The likelihood of a client library treating this value as anything other than an opaque string is practically zero. client_id is well defined, especially when it comes to how clients are expected to interact with it. I have not seen a single implementation or requirement to put client-aware meaning into the client_id parameter value. It is an opaque, server-issued string.


What about the format parameter that specifies that assertion?



The proposed scope parameter is expected to always have an internal structure and clients are expected to read some documentation explaining how to use it. The likelihood of a client library to implement one such structure based on the first service it is used for is not insignificant. And once one popular service use it in one way, others are likely to do the same to make their developers life easier. So why leave this up to the first popular service to decide.

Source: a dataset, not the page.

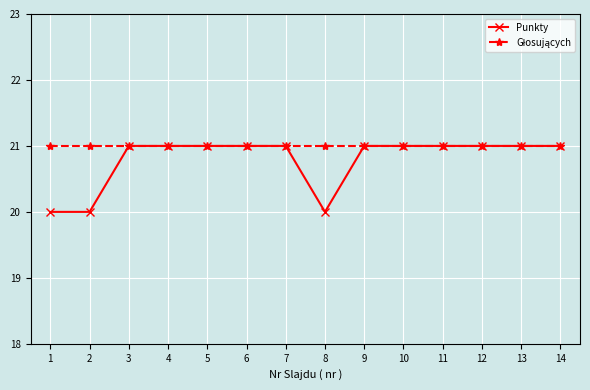

What is the highest value of the Punkty series?

21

This does not make sense. Services are already defining scope parameters, libraries are adding them in.
The client library should treat the scope parameter as a string just like all the other strings that are passed around. Given that a number of popular services have a scope like parameter now, I don't know of a situation where a library developer has done what you fear.


Libraries are expected to pass up and down *any* parameter, regardless of its status as a core protocol parameter or not. A library that doesn't is broken. If they do that, defining a scope parameter adds absolutely nothing. For example, we can add a language parameter which will be used by the client to request a specific UI language experience but leave the value to be server specific. Clearly this is useless without defining how the parameter shall be used. From an interop and spec perspective, how is scope different?

It is much simpler for the library to have an interface where you specify specific values than hand in an arbitrary set of name value pairs.


The current proposal is to pick an ambiguous term and add it as a parameter with no clear meaning, purpose, or structure. I don't know what scope means.
Does it include permissions? The desired access lifetime? The ability to share the tokens with other providers? Different HTTP methods? All the examples I have seen treat it as a list of resources either directly (list of URIs) or indirectly (list of sets or service types).

It could be any of those things. The scope of access that the client is asking for.


How about we also add a 'redelegation', 'duration', 'permission', 'methods', and a few more and leave them all server specific? According to the proposal logic, why not?

Those would all be included under scope.

Many implementors are saying they want the scope parameter. Are there implementors / deployers that don't want it?  You seem to have a strong opinion on this point that is based on a potential interop fear you have that is contrary to many implementors.